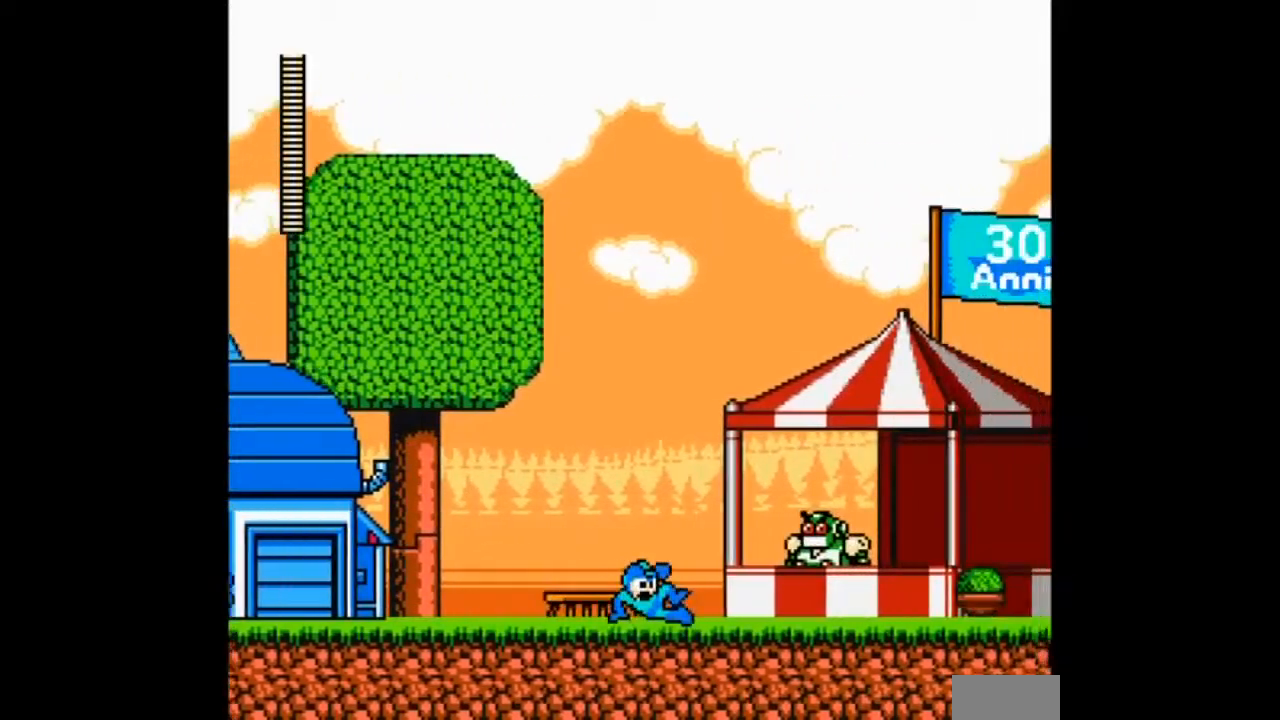
{"buttons": ["DPAD_DOWN", "DPAD_RIGHT"], "events": [[167, "B", "down"], [334, "B", "up"], [500, "DPAD_DOWN", "down"]]}
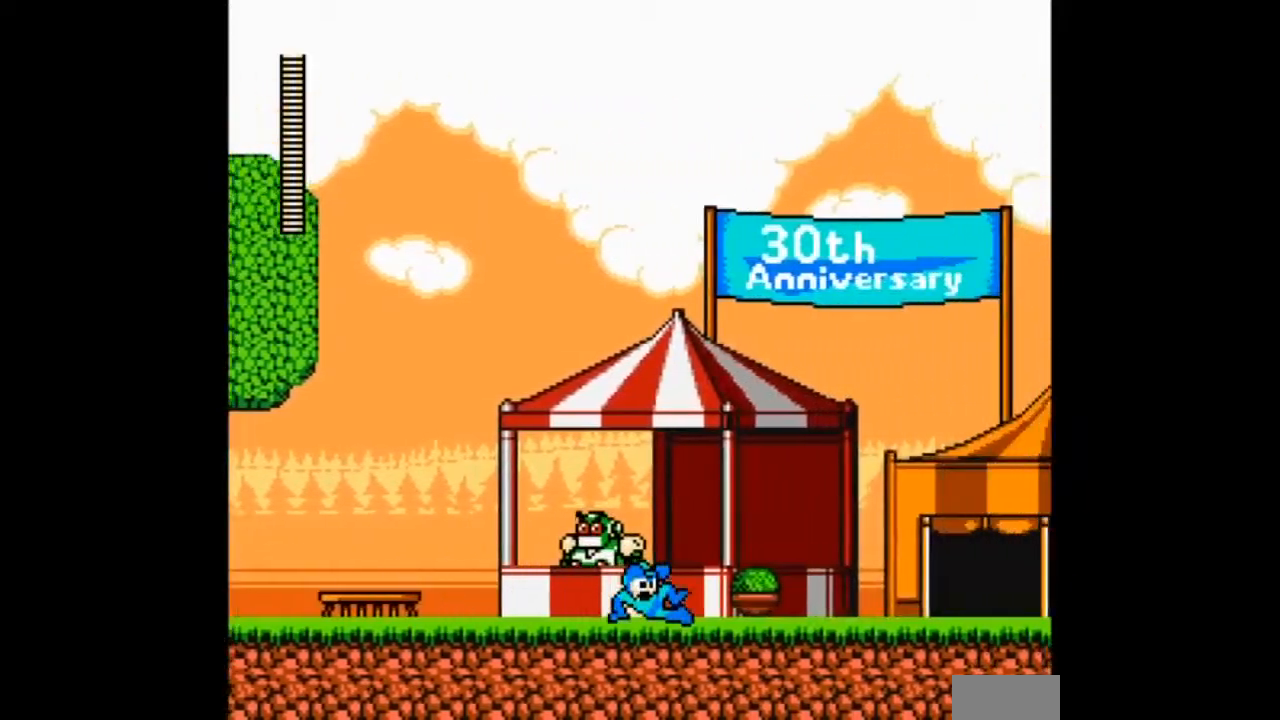
{"buttons": ["DPAD_RIGHT"], "events": [[134, "B", "down"], [301, "B", "up"], [434, "DPAD_DOWN", "up"]]}
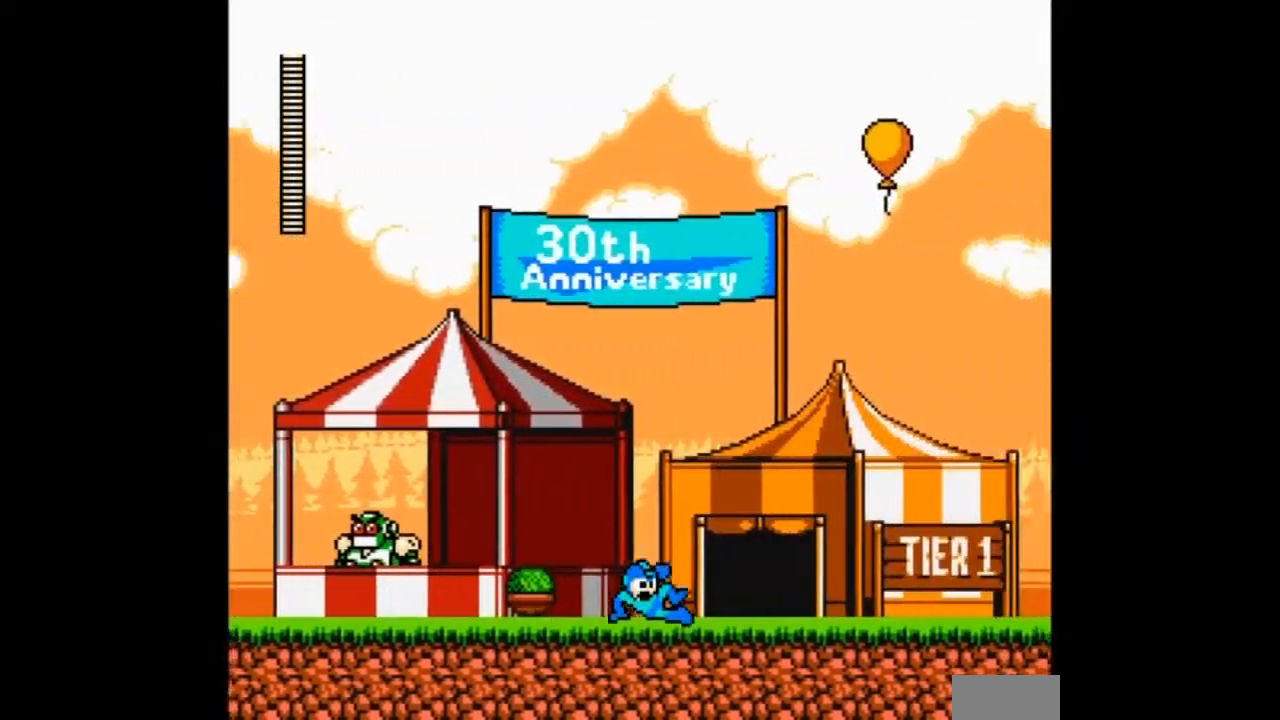
{"buttons": ["DPAD_DOWN", "DPAD_RIGHT"], "events": [[100, "B", "down"], [233, "B", "up"], [334, "DPAD_DOWN", "down"]]}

[What the exercise asks]
Output the listing word for word. Drop the pictures.

[Your response]
{"buttons": ["DPAD_DOWN", "DPAD_RIGHT"], "events": [[167, "B", "down"], [334, "B", "up"], [500, "DPAD_DOWN", "down"]]}
{"buttons": ["DPAD_RIGHT"], "events": [[134, "B", "down"], [301, "B", "up"], [434, "DPAD_DOWN", "up"]]}
{"buttons": ["DPAD_DOWN", "DPAD_RIGHT"], "events": [[100, "B", "down"], [233, "B", "up"], [334, "DPAD_DOWN", "down"]]}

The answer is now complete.